------ Ausgelesener Text ------

„Rand“ von Miroslava Svoliková in einer Inszenierung vom Schauspielhaus Wien derzeit beim Dramatiker*innen-Festival in Graz, dann in Bregenz und Ende des Sommers mit einer Wiederaufnahme in Wien.
Zu sphärischen Klängen plustern sich auf dem Bühnenboden liegende weiße Flächen auf zu Kugeln. Die von oben hängenden Säcke werden zu ebenso prall gefüllten Bubbles. Kaum Platz für irgendwas anderes. Da zwängen sich zwischen den Kugeln Schauspieler*innen durch in verschiedenen, aber jeweils einer Farbe gekleidet. Und mit den bekannten Formen des All-Time-Computerspiele-Klassikers Tetris. Die Darsteller*innen outen sich als diese Steine. Sie drängen n die Mitte, ineinander passen, aneinander reiben – das verschafft ihnen – von den Lauten her so etwas wie Orgasmen. „Nur nicht am Rand sein!“
Und übrigens: Sie seien alles andere als seelenlose Wesen. Sondern sogar sehr nachdenklich und spirituell. In die Mitte – das ist ihr Ziel. Und die Erkenntnis: Es gibt kein Leben außerhalb der Gruppe.

------ Aufgeführte Einträge ------

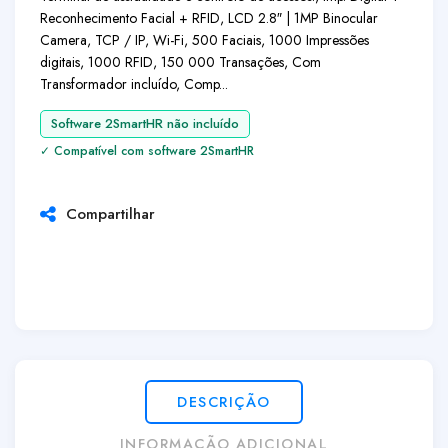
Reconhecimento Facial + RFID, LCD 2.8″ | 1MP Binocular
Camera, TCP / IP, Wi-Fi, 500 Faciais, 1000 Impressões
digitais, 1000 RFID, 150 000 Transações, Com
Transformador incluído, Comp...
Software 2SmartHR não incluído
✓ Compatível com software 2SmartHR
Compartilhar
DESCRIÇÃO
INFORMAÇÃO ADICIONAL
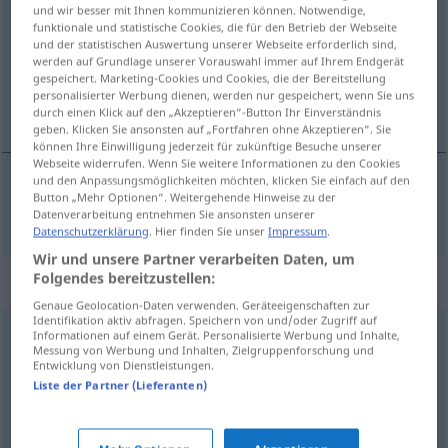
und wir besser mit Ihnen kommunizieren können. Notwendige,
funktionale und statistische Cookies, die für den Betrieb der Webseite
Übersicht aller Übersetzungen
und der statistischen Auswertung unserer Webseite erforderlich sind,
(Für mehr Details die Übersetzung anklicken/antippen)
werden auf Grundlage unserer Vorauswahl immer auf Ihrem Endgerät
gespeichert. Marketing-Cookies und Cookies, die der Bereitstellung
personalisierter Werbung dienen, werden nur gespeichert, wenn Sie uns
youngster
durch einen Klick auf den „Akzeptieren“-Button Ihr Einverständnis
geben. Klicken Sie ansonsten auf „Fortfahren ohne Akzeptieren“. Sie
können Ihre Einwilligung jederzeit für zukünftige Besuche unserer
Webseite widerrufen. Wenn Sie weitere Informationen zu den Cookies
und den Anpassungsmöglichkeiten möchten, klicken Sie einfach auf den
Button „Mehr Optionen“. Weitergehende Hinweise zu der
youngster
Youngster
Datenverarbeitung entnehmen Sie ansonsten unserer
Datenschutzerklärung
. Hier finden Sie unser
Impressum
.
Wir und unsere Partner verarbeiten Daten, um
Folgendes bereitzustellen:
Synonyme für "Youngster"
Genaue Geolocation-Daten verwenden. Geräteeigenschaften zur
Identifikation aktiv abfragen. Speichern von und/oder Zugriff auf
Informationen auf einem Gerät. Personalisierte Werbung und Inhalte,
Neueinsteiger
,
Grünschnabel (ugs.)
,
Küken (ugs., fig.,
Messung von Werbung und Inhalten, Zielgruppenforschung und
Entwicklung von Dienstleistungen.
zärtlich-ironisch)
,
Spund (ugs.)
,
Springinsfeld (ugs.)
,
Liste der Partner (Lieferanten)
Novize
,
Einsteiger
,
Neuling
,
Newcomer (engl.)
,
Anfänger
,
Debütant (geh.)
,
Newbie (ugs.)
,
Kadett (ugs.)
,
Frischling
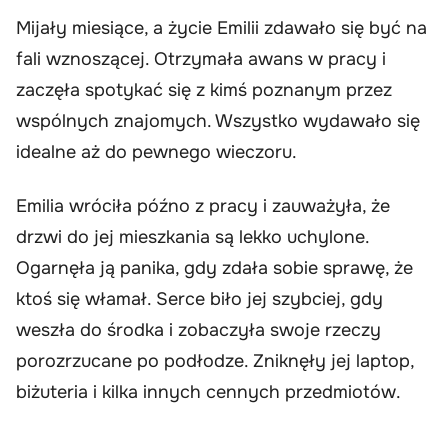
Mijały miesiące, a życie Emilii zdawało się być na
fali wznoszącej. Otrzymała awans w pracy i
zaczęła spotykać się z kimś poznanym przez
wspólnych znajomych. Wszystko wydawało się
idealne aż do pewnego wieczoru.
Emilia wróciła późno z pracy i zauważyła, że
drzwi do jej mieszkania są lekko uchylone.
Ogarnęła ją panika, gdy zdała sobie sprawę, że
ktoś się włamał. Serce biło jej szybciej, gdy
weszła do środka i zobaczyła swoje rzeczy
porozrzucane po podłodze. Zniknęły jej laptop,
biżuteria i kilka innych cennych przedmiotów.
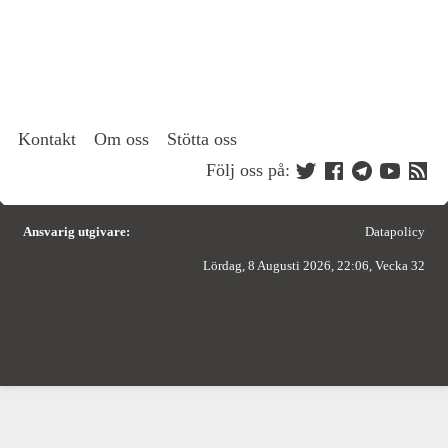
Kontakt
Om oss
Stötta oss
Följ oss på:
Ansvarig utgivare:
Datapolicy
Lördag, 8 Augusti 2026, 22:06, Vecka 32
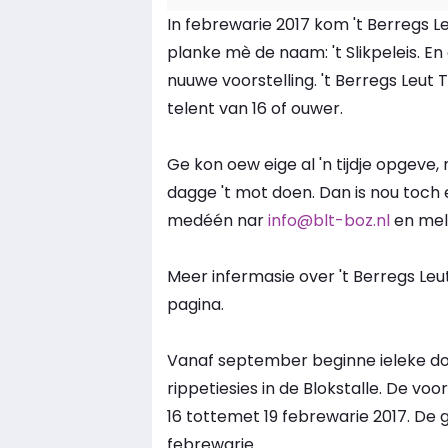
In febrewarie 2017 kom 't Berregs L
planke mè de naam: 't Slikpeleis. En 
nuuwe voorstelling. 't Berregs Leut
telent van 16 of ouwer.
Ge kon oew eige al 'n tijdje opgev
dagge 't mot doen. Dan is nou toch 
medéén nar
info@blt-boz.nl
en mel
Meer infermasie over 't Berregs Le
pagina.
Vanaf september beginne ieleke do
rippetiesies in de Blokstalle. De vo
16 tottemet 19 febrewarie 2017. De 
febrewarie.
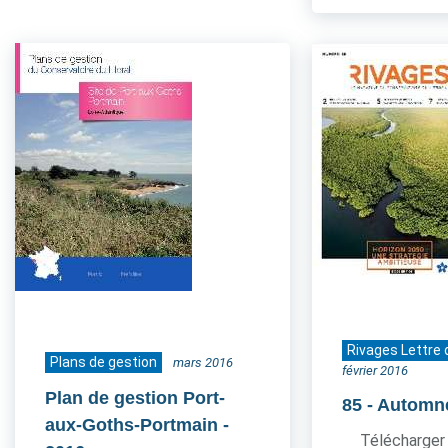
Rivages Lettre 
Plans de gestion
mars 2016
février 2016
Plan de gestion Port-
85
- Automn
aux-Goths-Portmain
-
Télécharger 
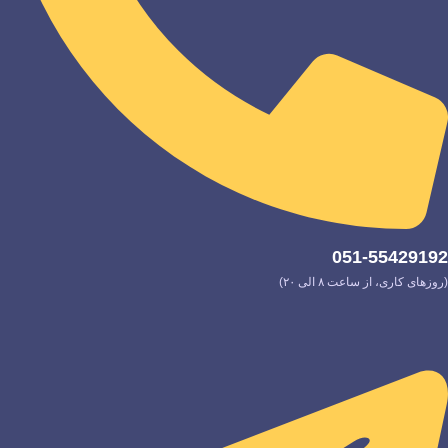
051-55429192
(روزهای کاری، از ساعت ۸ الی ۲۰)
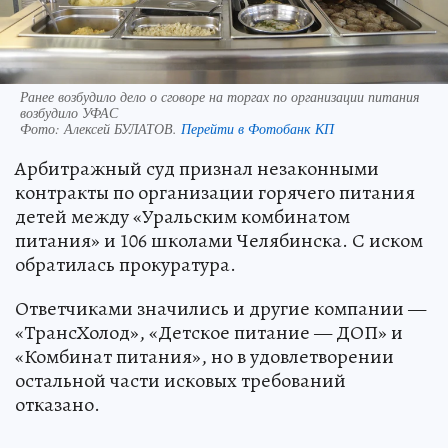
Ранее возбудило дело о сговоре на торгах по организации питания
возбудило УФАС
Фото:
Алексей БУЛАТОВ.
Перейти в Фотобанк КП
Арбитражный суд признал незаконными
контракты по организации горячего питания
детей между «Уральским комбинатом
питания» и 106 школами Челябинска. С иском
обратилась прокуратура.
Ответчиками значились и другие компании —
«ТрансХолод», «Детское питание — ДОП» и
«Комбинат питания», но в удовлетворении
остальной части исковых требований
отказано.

------

=== Aufgabe ===
Schreib den Abschnitt der Theaterkritik neu, der bei den Worten „Zu sphärischen Klängen“ anfängt und nach „außerhalb der Gruppe.“ aufhört. Tausch dabei „Kugeln“ gegen „Ballons“ aus. Die Einträge haben mit der Theaterkritik nichts zu tun.

=== Deine Lösung ===
Zu sphärischen Klängen plustern sich auf dem Bühnenboden liegende weiße Flächen auf zu Ballons. Die von oben hängenden Säcke werden zu ebenso prall gefüllten Bubbles. Kaum Platz für irgendwas anderes. Da zwängen sich zwischen den Ballons Schauspieler*innen durch in verschiedenen, aber jeweils einer Farbe gekleidet. Und mit den bekannten Formen des All-Time-Computerspiele-Klassikers Tetris. Die Darsteller*innen outen sich als diese Steine. Sie drängen n die Mitte, ineinander passen, aneinander reiben – das verschafft ihnen – von den Lauten her so etwas wie Orgasmen. „Nur nicht am Rand sein!“
Und übrigens: Sie seien alles andere als seelenlose Wesen. Sondern sogar sehr nachdenklich und spirituell. In die Mitte – das ist ihr Ziel. Und die Erkenntnis: Es gibt kein Leben außerhalb der Gruppe.